» WORK ITEM:
Render every line of text in the listing below as a JSON array of strings, one string per line, omitting blank lines and leaving the pictures out.
__________
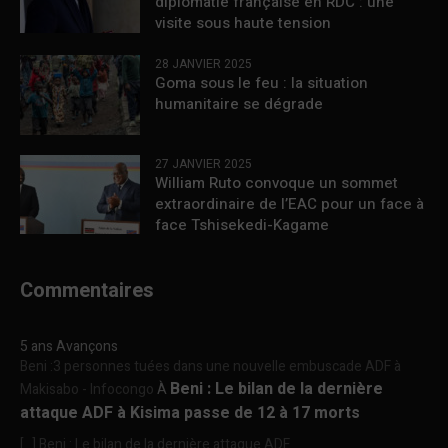
diplomatie française en RDC : une
visite sous haute tension
28 JANVIER 2025
Goma sous le feu : la situation
humanitaire se dégrade
27 JANVIER 2025
William Ruto convoque un sommet
extraordinaire de l’EAC pour un face à
face Tshisekedi-Kagame
Commentaires
5 ans Avançons
Beni :3 personnes tuées dans une nouvelle embuscade ADF à
Beni : Le bilan de la dernière
Makisabo - Infocongo
À
attaque ADF à Kisima passe de 12 à 17 morts
[…] Beni : Le bilan de la dernière attaque ADF...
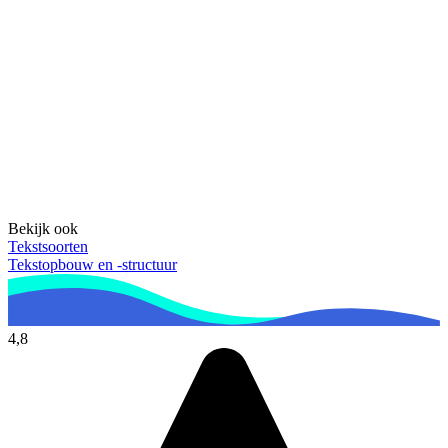
Bekijk ook
Tekstsoorten
Tekstopbouw en -structuur
4,8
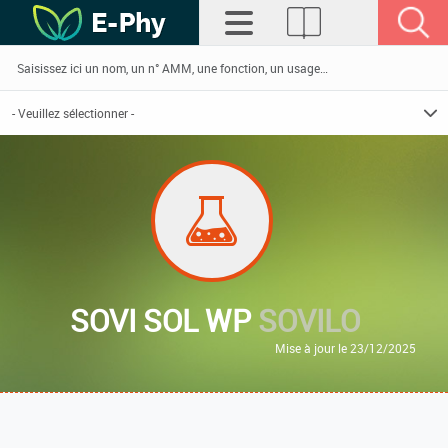
SOVI SOL WP
SOVILO
Mise à jour le 23/12/2025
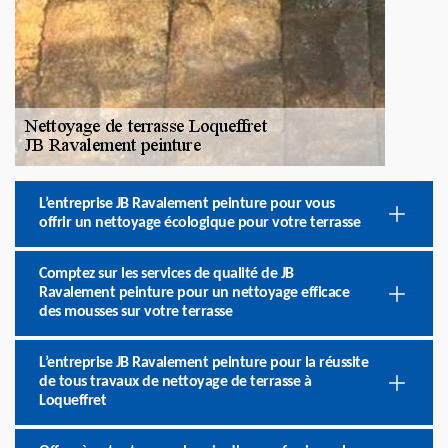
L’entreprise JB Ravalement peinture pour vous
offrir un nettoyage écologique pour votre terrasse
Comptez sur les services de qualité de JB
Ravalement peinture pour un nettoyage efficace
des mousses sur votre terrasse
L’entreprise JB Ravalement peinture pour la réussite
de tous travaux de nettoyage de terrasse à
Loqueffret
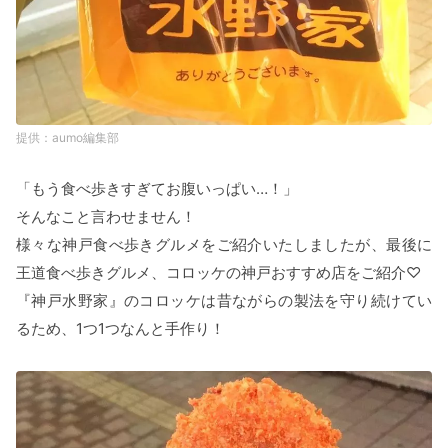
aumo編集部
「もう食べ歩きすぎてお腹いっぱい…！」
そんなこと言わせません！
様々な神戸食べ歩きグルメをご紹介いたしましたが、最後に
王道食べ歩きグルメ、コロッケの神戸おすすめ店をご紹介♡
『神戸水野家』のコロッケは昔ながらの製法を守り続けてい
るため、1つ1つなんと手作り！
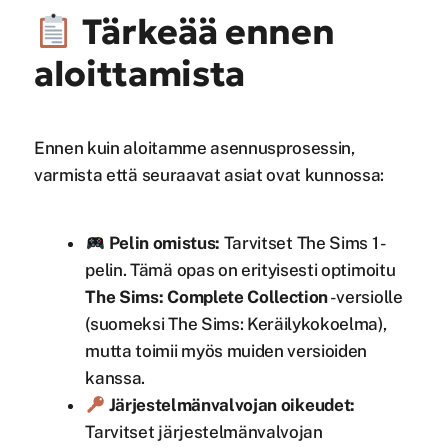
Tärkeää ennen
aloittamista
Ennen kuin aloitamme asennusprosessin,
varmista että seuraavat asiat ovat kunnossa:
Pelin omistus:
Tarvitset The Sims 1 -
pelin. Tämä opas on erityisesti optimoitu
The Sims: Complete Collection
-versiolle
(suomeksi The Sims: Keräilykokoelma),
mutta toimii myös muiden versioiden
kanssa.
Järjestelmänvalvojan oikeudet:
Tarvitset järjestelmänvalvojan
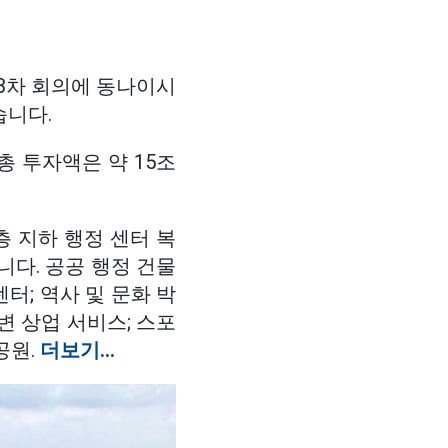
제3차 회의에 동나이시
습니다.
총 투자액은 약 15조
층 지하 행정 센터 복
됩니다. 공공 행정 건물
센터; 역사 및 문화 박
강변 상업 서비스; 스포
공원.
더보기...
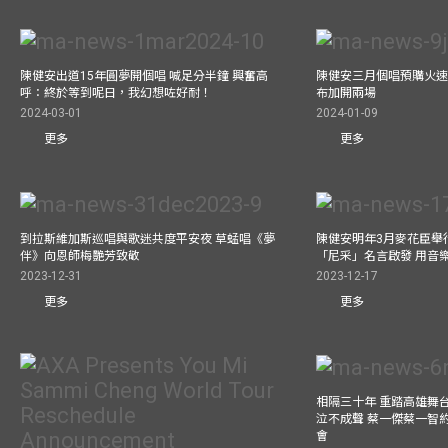
陳健安出道15年圓夢開個唱 喊足分半鐘 興奮高
陳健安三月個唱預購火速
呼：終於等到呢日，我幻想咗好耐！
布加開兩場
2024-03-01
2024-01-09
更多
更多
到拉斯維加斯巡唱與歌迷共度平安夜 草蜢唱《夢
陳健安明年3月麥花臣舉
伴》向恩師梅艷芳致敬
「尼采」名言啟發 用音
2023-12-31
2023-12-17
更多
更多
相隔三十年 重踏高雄舞
泣不成聲 蔡一傑蔡一智
會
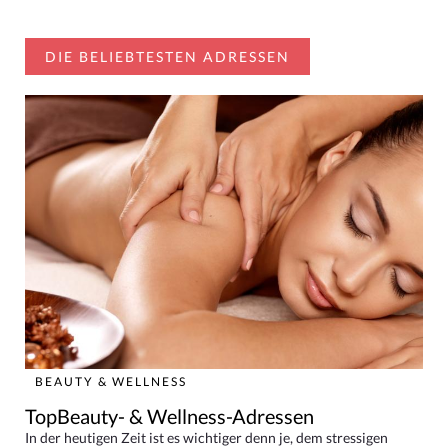
DIE BELIEBTESTEN ADRESSEN
BEAUTY & WELLNESS
TopBeauty- & Wellness-Adressen
In der heutigen Zeit ist es wichtiger denn je, dem stressigen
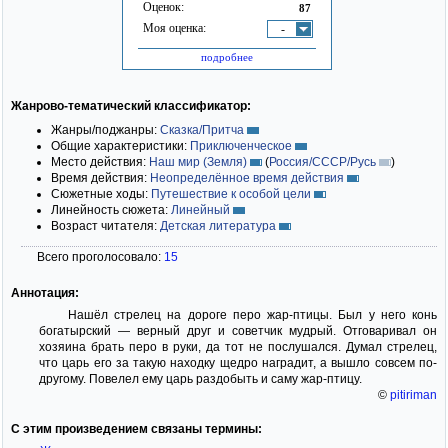
Оценок:
87
Моя оценка:
-
подробнее
Жанрово-тематический классификатор:
Жанры/поджанры:
Сказка/Притча
Общие характеристики:
Приключенческое
Место действия:
Наш мир (Земля)
(
Россия/СССР/Русь
)
Время действия:
Неопределённое время действия
Сюжетные ходы:
Путешествие к особой цели
Линейность сюжета:
Линейный
Возраст читателя:
Детская литература
Всего проголосовало:
15
Аннотация:
Нашёл стрелец на дороге перо жар-птицы. Был у него конь
богатырский — верный друг и советчик мудрый. Отговаривал он
хозяина брать перо в руки, да тот не послушался. Думал стрелец,
что царь его за такую находку щедро наградит, а вышло совсем по-
другому. Повелел ему царь раздобыть и саму жар-птицу.
©
pitiriman
С этим произведением связаны термины:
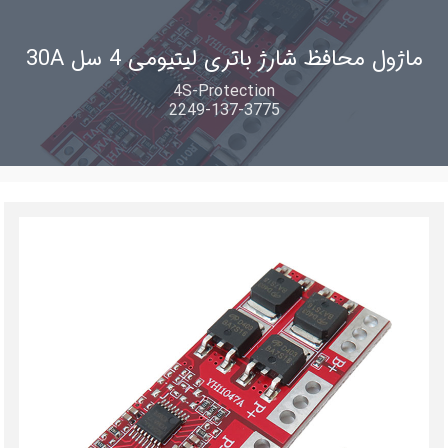
ماژول محافظ شارژ باتری لیتیومی 4 سل 30A
4S-Protection
2249-137-3775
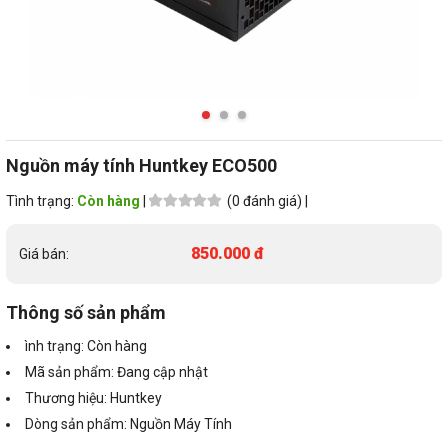
Nguồn máy tính Huntkey ECO500
Tình trạng:
Còn hàng
|
(0 đánh giá) |
850.000 đ
Giá bán:
Thông số sản phẩm
ình trạng: Còn hàng
Mã sản phẩm: Đang cập nhật
Thương hiệu: Huntkey
Dòng sản phẩm: Nguồn Máy Tính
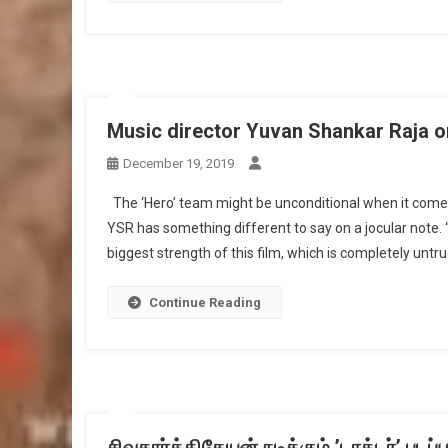
Music director Yuvan Shankar Raja o
December 19, 2019
The ‘Hero’ team might be unconditional when it comes
YSR has something different to say on a jocular note.
biggest strength of this film, which is completely untru
Continue Reading
சிவகார்த்திகேயன் நடிக்கும் ’டாக்டர்’ பட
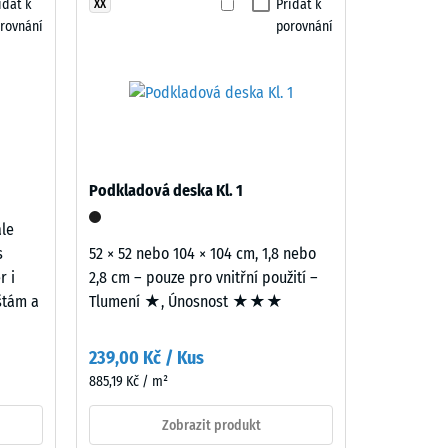
idat k
Přidat k
XX
"dobrá" (BS 7188)
rovnání
porovnání
ina R10
Podkladová deska Kl. 1
ale
s
52 × 52 nebo 104 × 104 cm, 1,8 nebo
r i
2,8 cm – pouze pro vnitřní použití –
ištám a
Tlumení ★, Únosnost ★★★
239,00 Kč / Kus
885,19 Kč / m²
Zobrazit produkt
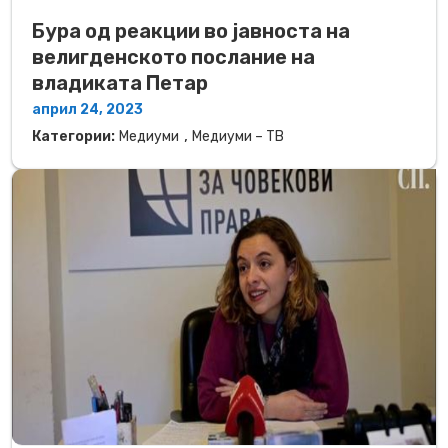
Бура од реакции во јавноста на
велигденското послание на
владиката Петар
април 24, 2023
,
Категории:
Медиуми
Медиуми – ТВ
__________
» FINISHED TASK:
[
  "diplomatie française en RDC : une",
  "visite sous haute tension",
  "28 JANVIER 2025",
  "Goma sous le feu : la situation",
  "humanitaire se dégrade",
  "27 JANVIER 2025",
  "William Ruto convoque un sommet",
  "extraordinaire de l’EAC pour un face à",
  "face Tshisekedi-Kagame",
  "Commentaires",
  "5 ans Avançons",
  "Beni :3 personnes tuées dans une nouvelle embuscade ADF à",
  "Beni : Le bilan de la dernière",
  "Makisabo - Infocongo",
  "À",
  "attaque ADF à Kisima passe de 12 à 17 morts",
  "[…] Beni : Le bilan de la dernière attaque ADF...",
  "Bekijk ook",
  "Tekstsoorten",
  "Tekstopbouw en -structuur",
  "4,8",
  "SOVI SOL WP",
  "SOVILO",
  "Mise à jour le 23/12/2025",
  "L’entreprise JB Ravalement peinture pour vous",
  "offrir un nettoyage écologique pour votre terrasse",
  "Comptez sur les services de qualité de JB",
  "Ravalement peinture pour un nettoyage efficace",
  "des mousses sur votre terrasse",
  "L’entreprise JB Ravalement peinture pour la réussite",
  "de tous travaux de nettoyage de terrasse à",
  "Loqueffret",
  "aumo編集部",
  "「もう食べ歩きすぎてお腹いっぱい…！」",
  "そんなこと言わせません！",
  "様々な神戸食べ歩きグルメをご紹介いたしましたが、最後に",
  "王道食べ歩きグルメ、コロッケの神戸おすすめ店をご紹介♡",
  "『神戸水野家』のコロッケは昔ながらの製法を守り続けてい",
  "るため、1つ1つなんと手作り！",
  "Tärkeää ennen",
  "aloittamista",
  "Ennen kuin aloitamme asennusprosessin,",
  "varmista että seuraavat asiat ovat kunnossa:",
  "Pelin omistus:",
  "Tarvitset The Sims 1 -",
  "pelin. Tämä opas on erityisesti optimoitu",
  "The Sims: Complete Collection",
  "-versiolle",
  "(suomeksi The Sims: Keräilykokoelma),",
  "mutta toimii myös muiden versioiden",
  "kanssa.",
  "Järjestelmänvalvojan oikeudet:",
  "Tarvitset järjestelmänvalvojan",
  "제3차 회의에 동나이시",
  "습니다.",
  "총 투자액은 약 15조",
  "층 지하 행정 센터 복",
  "됩니다. 공공 행정 건물",
  "센터; 역사 및 문화 박",
  "강변 상업 서비스; 스포",
  "공원.",
  "더보기...",
  "陳健安出道15年圓夢開個唱 喊足分半鐘 興奮高",
  "陳健安三月個唱預購火速",
  "呼：終於等到呢日，我幻想咗好耐！",
  "布加開兩場",
  "2024-03-01",
  "2024-01-09",
  "更多",
  "更多",
  "到拉斯維加斯巡唱與歌迷共度平安夜 草蜢唱《夢",
  "陳健安明年3月麥花臣舉",
  "伴》向恩師梅艷芳致敬",
  "「尼采」名言啟發 用音",
  "2023-12-31",
  "2023-12-17",
  "更多",
  "更多",
  "相隔三十年 重踏高雄舞",
  "泣不成聲 蔡一傑蔡一智",
  "會",
  "DIE BELIEBTESTEN ADRESSEN",
  "BEAUTY & WELLNESS",
  "TopBeauty- & Wellness-Adressen",
  "In der heutigen Zeit ist es wichtiger denn je, dem stressigen",
  "Оценок:",
  "87",
  "Моя оценка:",
  "-",
  "подробнее",
  "Жанрово-тематический классификатор:",
  "Жанры/поджанры:",
  "Сказка/Притча",
  "Общие характеристики:",
  "Приключенческое",
  "Место действия:",
  "Наш мир (Земля)",
  "(",
  "Россия/СССР/Русь",
  ")",
  "Время действия:",
  "Неопределённое время действия",
  "Сюжетные ходы:",
  "Путешествие к особой цели",
  "Линейность сюжета:",
  "Линейный",
  "Возраст читателя:",
  "Детская литература",
  "Всего проголосовало:",
  "15",
  "Аннотация:",
  "Нашёл стрелец на дороге перо жар-птицы. Был у него конь",
  "богатырский — верный друг и советчик мудрый. Отговаривал он",
  "хозяина брать перо в руки, да тот не послушался. Думал стрелец,",
  "что царь его за такую находку щедро наградит, а вышло совсем по-",
  "другому. Повелел ему царь раздобыть и саму жар-птицу.",
  "©",
  "pitiriman",
  "С этим произведением связаны термины:",
  "ماژول محافظ شارژ باتری لیتیومی 4 سل 30A",
  "4S-Protection",
  "2249-137-3775",
  "Nguồn máy tính Huntkey ECO500",
  "Tình trạng:",
  "Còn hàng",
  "|",
  "(0 đánh giá) |",
  "850.000 đ",
  "Giá bán:",
  "Thông số sản phẩm",
  "ình trạng: Còn hàng",
  "Mã sản phẩm: Đang cập nhật",
  "Thương hiệu: Huntkey",
  "Dòng sản phẩm: Nguồn Máy Tính",
  "Music director Yuvan Shankar Raja o",
  "December 19, 2019",
  "The ‘Hero’ team might be unconditional when it comes",
  "YSR has something different to say on a jocular note.",
  "biggest strength of this film, which is completely untru",
  "Continue Reading",
  "சிவகார்த்திகேயன் நடிக்கும் ’டாக்டர்’ பட",
  "idat k",
  "Přidat k",
  "XX",
  "\"dobrá\" (BS 7188)",
  "rovnání",
  "porovnání",
  "ina R10",
  "Podkladová deska Kl. 1",
  "ale",
  "s",
  "52 × 52 nebo 104 × 104 cm, 1,8 nebo",
  "r i",
  "2,8 cm – pouze pro vnitřní použití –",
  "ištám a",
  "Tlumení ★, Únosnost ★★★",
  "239,00 Kč / Kus",
  "885,19 Kč / m²",
  "Zobrazit produkt",
  "Бура од реакции во јавноста на",
  "велигденското послание на",
  "владиката Петар",
  "април 24, 2023",
  ",",
  "Категории:",
  "Медиуми",
  "Медиуми – ТВ"
]